Na escola a gente aprendia (ou ainda aprende?) que o Brasil vai do Oiapoque ao Chuí...mas já foi mapeado que o extremo norte do Brasil é o Monte Caburaí, e não o Oiapoque!! E é para reconhecer esta área e curtir suas belezas e aventuras que vamos tentar chegar ao topo do Caburaí.

Essa é uma expedição pioneira, que contará com a infraestrutura e logística da Roraima Adventures, e com o apoio das comunidades indígenas da região, que nos guiarão até a base do monte.

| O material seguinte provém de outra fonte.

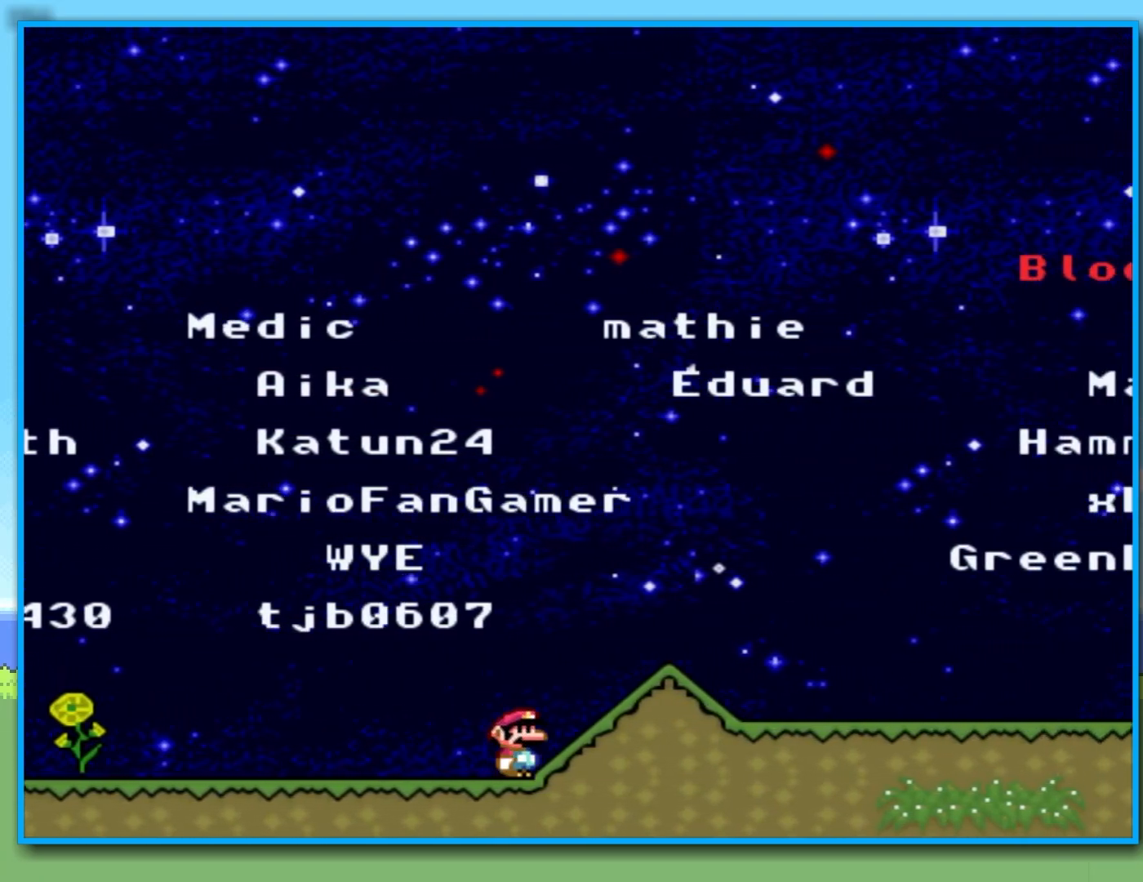
Gameplay with a controller (Nintendo layout); each line is a JSON object with the inputs held at the frame after it (dt_ms = milliseconds from this image to that frame). "events" lists button and stick changes between this image and that frame as [ms after this image, input, new state], when the widget could be followed in between. Not read: L3 R3.
{"dt_ms": 1000, "buttons": [], "left_stick": "center", "right_stick": "center", "events": [[517, "left_stick", "down-right"], [600, "left_stick", "center"]]}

Não existem trilhas, os índios conhecem alguns caminhos que usam para caçar. Podemos esperar uma verdadeira aventura! Partimos dia 24 de março de Boa Vista, de monomotor, para a reserva indígena dos ingarikós, que usaremos de base para a expedição. Segue mais informações sobre a região:

“O ponto extremo norte do país, onde nasce o rio Uailã, impressiona pela beleza de suas corredeiras, além da fauna e flora riquíssimas. A cachoeira do Garã-garã é a mais linda de todas, com queda de 200 metros. Outro verdadeiro tesouro desta serra é uma flor que só pode ser encontrada em suas matas: a Clusia grandiflora.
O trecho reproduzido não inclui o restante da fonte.